> [Task to carry out]
Reproduce every line of text in the data below word for word, and leave the pictures out of your answer.

> [Exercise data]
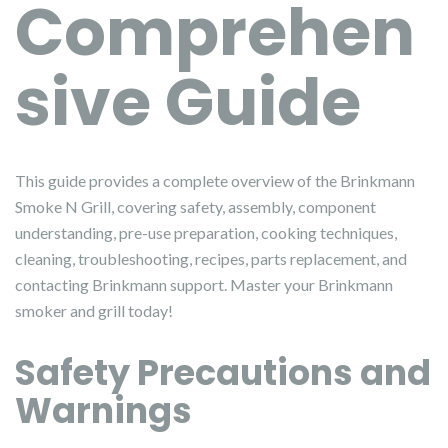
Comprehen
sive Guide
This guide provides a complete overview of the Brinkmann
Smoke N Grill, covering safety, assembly, component
understanding, pre-use preparation, cooking techniques,
cleaning, troubleshooting, recipes, parts replacement, and
contacting Brinkmann support. Master your Brinkmann
smoker and grill today!
Safety Precautions and
Warnings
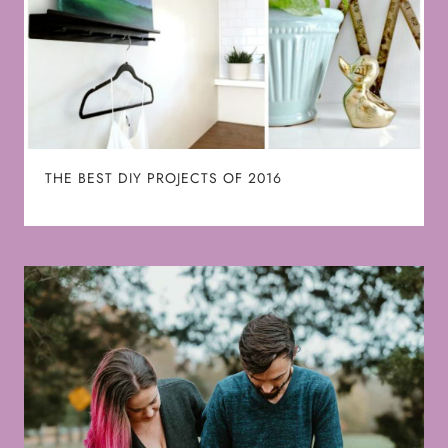
THE BEST DIY PROJECTS OF 2016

> [Response area]
Comprehen
sive Guide
This guide provides a complete overview of the Brinkmann
Smoke N Grill, covering safety, assembly, component
understanding, pre-use preparation, cooking techniques,
cleaning, troubleshooting, recipes, parts replacement, and
contacting Brinkmann support. Master your Brinkmann
smoker and grill today!
Safety Precautions and
Warnings
THE BEST DIY PROJECTS OF 2016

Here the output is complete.